(Work instruction)
In the entries that follow, the lines from the one with "index mcp: (370, 300)" through the one with "pinky tip: (750, 779)" are the ones to write out, exactly and with both ends included. Nothing else should appear.

Start of Provided records

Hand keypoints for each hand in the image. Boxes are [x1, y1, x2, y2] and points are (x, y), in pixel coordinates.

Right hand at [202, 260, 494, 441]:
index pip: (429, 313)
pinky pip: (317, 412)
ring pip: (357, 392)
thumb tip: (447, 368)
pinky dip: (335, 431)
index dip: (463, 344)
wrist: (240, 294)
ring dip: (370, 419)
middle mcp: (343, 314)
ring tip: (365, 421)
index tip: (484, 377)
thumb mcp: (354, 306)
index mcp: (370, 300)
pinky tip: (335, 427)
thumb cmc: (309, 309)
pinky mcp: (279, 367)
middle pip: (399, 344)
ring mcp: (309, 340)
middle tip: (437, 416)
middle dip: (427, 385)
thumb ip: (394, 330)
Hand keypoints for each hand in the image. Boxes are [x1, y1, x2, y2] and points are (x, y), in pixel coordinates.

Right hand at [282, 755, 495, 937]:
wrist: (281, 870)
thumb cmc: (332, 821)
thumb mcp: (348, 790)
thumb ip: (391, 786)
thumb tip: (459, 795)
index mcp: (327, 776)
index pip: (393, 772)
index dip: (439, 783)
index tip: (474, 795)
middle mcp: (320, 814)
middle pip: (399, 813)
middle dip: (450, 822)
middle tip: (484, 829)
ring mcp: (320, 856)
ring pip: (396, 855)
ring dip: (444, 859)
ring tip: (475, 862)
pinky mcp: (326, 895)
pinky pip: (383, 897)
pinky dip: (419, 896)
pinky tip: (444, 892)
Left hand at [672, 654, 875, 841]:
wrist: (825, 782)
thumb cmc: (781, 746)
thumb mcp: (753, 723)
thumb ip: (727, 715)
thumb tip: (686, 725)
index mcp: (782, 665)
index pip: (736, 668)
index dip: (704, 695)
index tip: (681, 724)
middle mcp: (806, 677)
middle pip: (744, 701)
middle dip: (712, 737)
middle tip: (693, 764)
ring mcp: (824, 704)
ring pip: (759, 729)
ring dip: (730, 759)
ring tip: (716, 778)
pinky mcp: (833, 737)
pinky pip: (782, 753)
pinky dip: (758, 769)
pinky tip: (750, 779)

End of Provided records
Start of Provided records

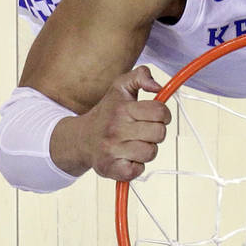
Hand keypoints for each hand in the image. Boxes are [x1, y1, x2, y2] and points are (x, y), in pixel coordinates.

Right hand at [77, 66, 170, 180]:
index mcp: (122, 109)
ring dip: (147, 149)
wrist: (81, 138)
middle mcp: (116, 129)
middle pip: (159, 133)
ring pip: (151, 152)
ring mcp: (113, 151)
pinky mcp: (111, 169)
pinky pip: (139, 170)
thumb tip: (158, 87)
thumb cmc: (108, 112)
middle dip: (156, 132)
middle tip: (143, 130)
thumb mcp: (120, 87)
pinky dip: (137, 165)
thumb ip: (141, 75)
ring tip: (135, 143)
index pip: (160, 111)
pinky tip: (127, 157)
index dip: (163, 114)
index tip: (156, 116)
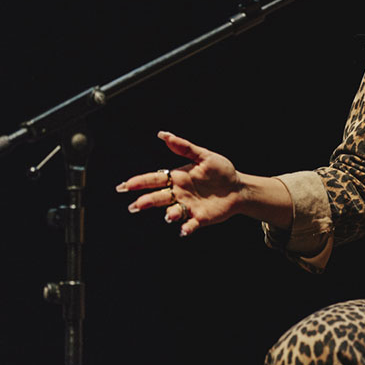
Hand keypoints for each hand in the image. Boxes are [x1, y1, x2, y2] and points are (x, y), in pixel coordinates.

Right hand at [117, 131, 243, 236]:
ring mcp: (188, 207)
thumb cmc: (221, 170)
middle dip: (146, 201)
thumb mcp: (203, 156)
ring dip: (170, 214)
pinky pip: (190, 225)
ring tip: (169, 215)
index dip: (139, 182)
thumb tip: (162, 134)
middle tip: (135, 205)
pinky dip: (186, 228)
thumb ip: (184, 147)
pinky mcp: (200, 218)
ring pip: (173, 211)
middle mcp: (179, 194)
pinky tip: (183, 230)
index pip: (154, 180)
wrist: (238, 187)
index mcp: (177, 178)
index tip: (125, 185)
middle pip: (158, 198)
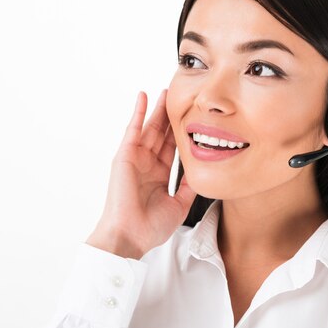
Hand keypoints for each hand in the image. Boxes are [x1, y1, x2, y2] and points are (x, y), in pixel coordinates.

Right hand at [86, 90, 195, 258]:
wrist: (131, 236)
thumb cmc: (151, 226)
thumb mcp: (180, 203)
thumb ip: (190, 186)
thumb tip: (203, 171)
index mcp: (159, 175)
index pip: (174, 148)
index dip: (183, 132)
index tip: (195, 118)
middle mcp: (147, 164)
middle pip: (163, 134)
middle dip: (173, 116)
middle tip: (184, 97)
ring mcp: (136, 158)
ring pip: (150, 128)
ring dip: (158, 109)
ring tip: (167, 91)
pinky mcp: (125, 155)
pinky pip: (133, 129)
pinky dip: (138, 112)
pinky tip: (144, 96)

End of Provided records

(Solved problem)
index mcp: (370, 300)
pinky tip: (335, 427)
thumb cmc: (309, 309)
pinky mcp: (279, 367)
middle pip: (399, 344)
ring mcp: (309, 340)
middle tip: (437, 416)
middle dip: (427, 385)
thumb ip: (394, 330)
Hand keypoints for each hand in the image. Boxes are [x1, y1, x2, y2] and points are (x, y), in pixel coordinates.

Right hand at [282, 755, 495, 937]:
wrist: (281, 870)
thumb cmc: (332, 821)
thumb mcp: (348, 790)
thumb ip: (391, 786)
thumb tip: (459, 795)
index mcp: (327, 776)
index pip: (393, 772)
index dip: (439, 783)
index tip: (474, 795)
middle mcp: (320, 814)
middle pip: (399, 813)
middle dip: (450, 822)
middle tip: (484, 829)
ring mcp: (320, 856)
ring pip: (396, 855)
ring dip: (444, 859)
ring tip: (475, 862)
pinky mcp: (326, 895)
pinky pip: (383, 897)
pinky dip: (419, 896)
pinky tip: (444, 892)
Left hand at [672, 654, 875, 841]:
wrist: (825, 782)
thumb cmc: (781, 746)
thumb mcp: (753, 723)
thumb ip: (727, 715)
thumb tip: (686, 725)
index mcp: (782, 665)
index pip: (736, 668)
index dip: (704, 695)
index tip: (681, 724)
middle mcp: (806, 677)
middle pip: (744, 701)
middle dip: (712, 737)
middle tip: (693, 764)
ring mcp: (824, 704)
ring pip: (759, 729)
ring dip: (730, 759)
ring tip: (716, 778)
pinky mcp: (833, 737)
pinky pip: (782, 753)
pinky dip: (758, 769)
pinky tip: (750, 779)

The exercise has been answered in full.